- [SOURCE MATERIAL]:
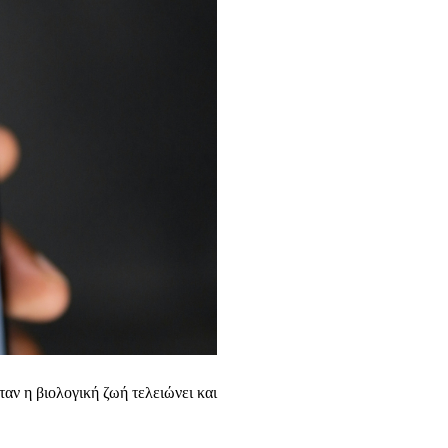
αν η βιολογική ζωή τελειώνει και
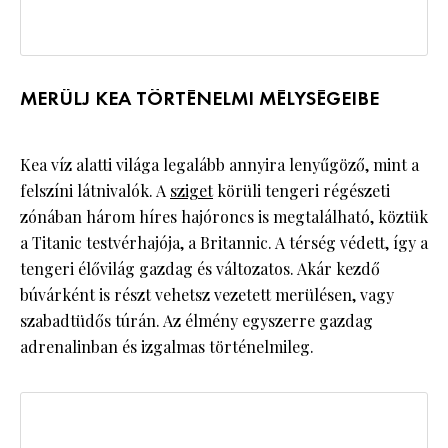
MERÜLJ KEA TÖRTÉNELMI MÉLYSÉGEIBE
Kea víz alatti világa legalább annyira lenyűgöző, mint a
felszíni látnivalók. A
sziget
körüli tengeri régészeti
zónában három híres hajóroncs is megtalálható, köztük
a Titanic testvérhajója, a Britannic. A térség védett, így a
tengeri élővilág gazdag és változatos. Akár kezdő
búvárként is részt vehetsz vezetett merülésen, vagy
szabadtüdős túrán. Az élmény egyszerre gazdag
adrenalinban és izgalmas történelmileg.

--

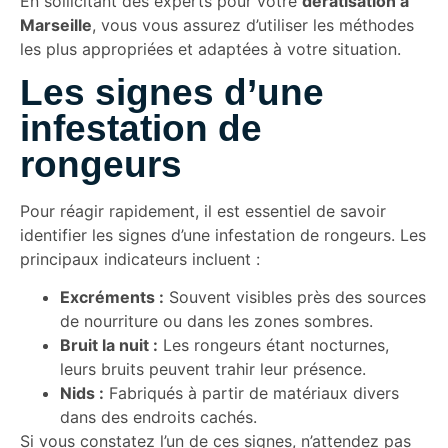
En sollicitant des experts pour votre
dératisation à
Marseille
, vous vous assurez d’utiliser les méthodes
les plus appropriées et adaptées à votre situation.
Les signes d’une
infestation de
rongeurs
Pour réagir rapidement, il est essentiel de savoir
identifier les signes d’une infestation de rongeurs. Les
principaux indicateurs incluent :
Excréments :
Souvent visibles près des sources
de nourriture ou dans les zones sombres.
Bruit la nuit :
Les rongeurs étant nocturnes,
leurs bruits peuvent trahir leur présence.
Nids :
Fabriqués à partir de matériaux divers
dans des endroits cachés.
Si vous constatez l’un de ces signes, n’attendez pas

- [WHAT IS NEEDED]: Put the rows from the line with "En sollicitant des experts pour votre" to the line with "identifier les signes", both included, into a JSON list of strings with one string per line and no blank lines.

- [RESPONSE AREA]:
[
  "En sollicitant des experts pour votre",
  "dératisation à",
  "Marseille",
  ", vous vous assurez d’utiliser les méthodes",
  "les plus appropriées et adaptées à votre situation.",
  "Les signes d’une",
  "infestation de",
  "rongeurs",
  "Pour réagir rapidement, il est essentiel de savoir",
  "identifier les signes d’une infestation de rongeurs. Les"
]